Inúmeras são as críticas no que se refere à concorrência sucessória do
companheiro sobrevivente, pois o artigo 1790 do Código Civil de 2002 trás grande
diferença na partilha de bens do companheiro da união estável em relação ao cônjuge
sobrevivente. Há, ainda, grandes divergências de entendimentos sobre a situação do
convivente no âmbito do direito sucessório, entretanto, aguarda-se o julgamento do Superior
Tribunal de Justiça no incidente de inconstitucionalidade, já recebido, sobre a
constitucionalidade ou não desse dispositivo do Código Civil, que fora ementado nos seguintes
termos:
5. CONSIDERAÇÕES FINAIS
Conclui-se que a Constituição de 1988 equiparou a união estável ao casamento,
facilitando, inclusive, a sua conversão de maneira a oferecer mais segurança jurídica aos
consortes.
A sucessão do convivente prevista no artigo 1.790 do Código Civil de 2002,
contudo, trouxe muitas dúvidas aos aplicadores do direito, pois diferencia a sucessão
dos companheiros e a dos cônjuges, trazendo prejuízos aos conviventes, pois em todo
país há divergências de entendimentos sobre a aplicabilidade da lei, sendo esse um foco
de insegurança jurídica à população.
Imperioso concluir, portanto, pela sua inconstitucionalidade, pois representa um
retrocesso nas conquistas dos companheiros que, antes da edição do Código Civil,
tinham o direito sucessório equiparado aos cônjuges, o que lhes foi tolhido, violando o
princípio da vedação do retrocesso.
Além disso, essa diferenciação trazida pelo Código Civil de 2002, também viola
os princípio da isonomia, vez que a Constituição Federal não impõe, ou sequer prevê,
famílias hierarquicamente distintas, para que haja essa diferença infraconstitucional, que
não se coaduna com a atual ordem constitucional.

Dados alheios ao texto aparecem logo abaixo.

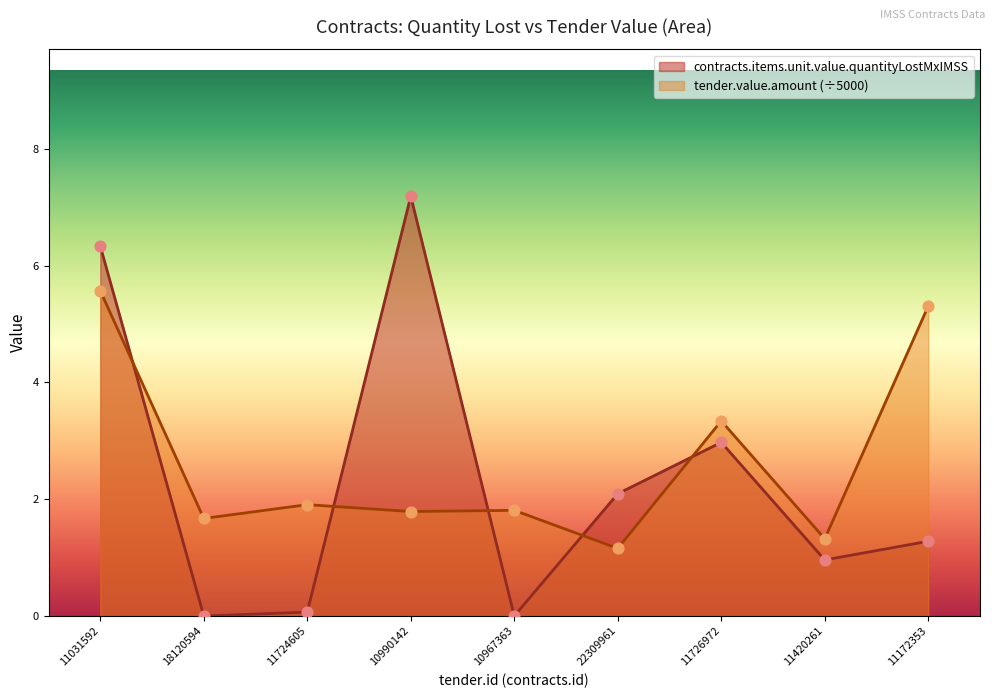

At which category is the sum across all series the highest?

11031592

Ademais, esse tratamento discriminatório viola frontalmente a dignidade da
pessoa, pois os conviventes se encontram em posição de inferioridade por não terem se
casado, no sentido estrito do termo, pois vivem em união estável como se casados
fossem, não havendo, novamente, razão para um tratamento tão discriminatório somente
no campo do direito sucessório.
Destarte, a conclusão final é que não se pode haver tratamento diferenciado na
sucessão do convivente quando comparado com a sucessão do cônjuge, pois os
institutos do casamento e da união estável foram equiparados pela Constituição Federal
de 1988, sendo assim, qualquer tratamento que traga discriminação aos companheiros,
na seara do direito sucessório ou do direito de família, é flagrantemente
inconstitucional, como o artigo 1.790 do Código Civil de 2002, que diferencia o direito
sucessório dos conviventes e dos cônjuges.